Role Models

 "I am not a role model. I'm not paid to be a role model. I'm paid to wreak havoc on the basketball court. Parents should be role models. Just because I dunk a basketball doesn't mean I should raise your kids."

'Old birds are not caught by chaff'
John Arthur Lomax ( 1857-1923)
Photo Credit: Manchester Art Gallery [CC  BY-NC-ND] 


So said Charles Barkley, the brilliant NBA player, in a commercial in 1993. I've been reflecting on it with the news that Jordan Henderson is leaving Saudi Arabia after a six-month stint, presumably disappointed that his main objective of "growing the game" and "aiding understanding" between our two cultures didn't quite work out.

You see, Henderson wanted to be a role model and not just a footballer... talking about his conscience, his "real" feelings about social justice, his commitment to minority rights...

This public image, though, was found to be somewhat wanting when an offer came in from a football team in Saudi Arabia. I doubt that people would have been too judgemental had Henderson been honest when he signed for Al-Ettifaq and admitted that he did it for for the big paycheck...

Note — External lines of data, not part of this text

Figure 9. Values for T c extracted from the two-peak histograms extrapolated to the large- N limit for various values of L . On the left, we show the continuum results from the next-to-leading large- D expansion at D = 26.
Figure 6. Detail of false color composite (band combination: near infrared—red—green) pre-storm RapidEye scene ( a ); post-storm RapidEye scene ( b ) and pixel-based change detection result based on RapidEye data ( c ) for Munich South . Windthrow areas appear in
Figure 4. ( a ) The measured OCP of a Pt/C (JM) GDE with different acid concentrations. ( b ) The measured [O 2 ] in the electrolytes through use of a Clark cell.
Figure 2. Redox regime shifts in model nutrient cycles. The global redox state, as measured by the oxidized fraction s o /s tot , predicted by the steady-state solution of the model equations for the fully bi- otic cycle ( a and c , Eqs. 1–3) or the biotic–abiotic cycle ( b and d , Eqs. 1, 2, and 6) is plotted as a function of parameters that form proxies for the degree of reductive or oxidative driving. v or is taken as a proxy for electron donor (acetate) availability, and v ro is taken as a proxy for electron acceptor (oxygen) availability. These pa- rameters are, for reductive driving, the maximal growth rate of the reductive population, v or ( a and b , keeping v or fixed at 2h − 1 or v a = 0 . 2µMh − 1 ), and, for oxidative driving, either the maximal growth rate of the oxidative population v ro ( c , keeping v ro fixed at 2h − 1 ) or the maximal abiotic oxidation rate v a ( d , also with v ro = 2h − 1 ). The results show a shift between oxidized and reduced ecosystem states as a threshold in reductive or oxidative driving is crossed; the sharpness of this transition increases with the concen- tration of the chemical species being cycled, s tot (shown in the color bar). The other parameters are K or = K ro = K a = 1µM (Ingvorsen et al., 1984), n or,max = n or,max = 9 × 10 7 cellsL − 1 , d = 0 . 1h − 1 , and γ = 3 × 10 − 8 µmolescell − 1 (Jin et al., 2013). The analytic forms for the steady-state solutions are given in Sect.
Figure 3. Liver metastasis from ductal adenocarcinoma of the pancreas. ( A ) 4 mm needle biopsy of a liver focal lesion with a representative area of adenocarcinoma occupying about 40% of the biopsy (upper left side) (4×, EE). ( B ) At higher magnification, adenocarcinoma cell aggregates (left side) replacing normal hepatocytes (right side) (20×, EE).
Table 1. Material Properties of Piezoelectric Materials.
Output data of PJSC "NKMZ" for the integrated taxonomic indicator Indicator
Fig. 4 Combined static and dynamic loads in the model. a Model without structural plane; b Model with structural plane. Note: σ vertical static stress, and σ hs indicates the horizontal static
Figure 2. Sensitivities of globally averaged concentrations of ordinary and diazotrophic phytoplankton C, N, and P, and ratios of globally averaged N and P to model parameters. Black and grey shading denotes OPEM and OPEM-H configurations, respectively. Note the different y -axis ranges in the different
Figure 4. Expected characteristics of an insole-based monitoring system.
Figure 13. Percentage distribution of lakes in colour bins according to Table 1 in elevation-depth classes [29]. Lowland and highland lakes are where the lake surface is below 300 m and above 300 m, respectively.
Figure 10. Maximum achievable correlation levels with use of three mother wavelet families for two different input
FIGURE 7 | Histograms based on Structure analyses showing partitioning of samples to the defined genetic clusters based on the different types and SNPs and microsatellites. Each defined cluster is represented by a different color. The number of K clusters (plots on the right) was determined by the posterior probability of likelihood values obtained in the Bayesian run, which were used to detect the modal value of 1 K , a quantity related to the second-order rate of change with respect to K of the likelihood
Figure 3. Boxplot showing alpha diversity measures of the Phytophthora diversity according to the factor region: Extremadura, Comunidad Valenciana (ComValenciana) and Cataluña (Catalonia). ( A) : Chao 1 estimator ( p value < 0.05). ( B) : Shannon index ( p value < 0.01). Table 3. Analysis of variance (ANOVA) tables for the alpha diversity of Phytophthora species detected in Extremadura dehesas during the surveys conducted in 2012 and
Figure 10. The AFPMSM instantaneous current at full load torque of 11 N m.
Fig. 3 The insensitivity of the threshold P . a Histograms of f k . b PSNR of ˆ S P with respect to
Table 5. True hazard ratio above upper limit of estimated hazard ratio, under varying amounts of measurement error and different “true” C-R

In an interview with The Athletic, he said that it "wasn't about the money", that the "money had never been a motivation" and that he might be able to shift attitudes to gay people in Saudi (where homosexuality can be punished by death) because people "know his values".

Yeah, right. It isn't just Henderson of course. Some would say that Gary Lineker has demonstrated  similar hypocrisy over his proclamations of immigrant workers rights in Qatar, despite having previously taken the Qatari dollar.

One also thinks of golfers, tennis players, basketball players and NFL stars whose self-proclaimed political values have been found to be slightly flakier than one might expect. Is it cynical to suggest that they might have been expressing opinions not out of conviction but because they seemed conveniently virtuous, marketable, or both.

There is a word for this, of course: bullshit. And let me suggest that it is what tends to happen when we vest too much significance in the opinions of people not because of their expertise or conviction but because they can kick a football well, or have a big TikTok presence, or because they have appeared in The Only Way is Essex.

It is in many ways, a symptom of what has become known as celebrity culture, where people such as Lineker dominate contemporary political debate rather than (as was the case a few decades ago) intellectuals such as Bertrand Russell, AJP Taylor and Karl Popper...

Is it not, then time to shake things up? Isn't it time to drop the presumption that because a footballer can make a decent 30-yard, right-to-left pass we are also obliged to know their opinion on Gaza or minority rights or Donald Trump (unless, of course, they have particular expertise on the issue)?

Indeed, don't we need to move beyond our more general preoccupation with the views not just of footballers, but actors, TV presenters, pop stars and "influencers"?

In a serious age, perhaps it's time to get a bit more serious. And that, I'd suggest, means moving on from our celebrity infatuation.

(Matthew Syed, The Times, 2024)

Bravo. With individuals expressing their opinions be very aware of what their level of expertise is in the subject being discussed. Actors know about the skills required to act. Footballers know about football. Once people step out of their own individual skill your critical faculties should become heightened. Some politicians, for example, seem to want us to believe that their level of expertise applies to many subjects. It doesn't.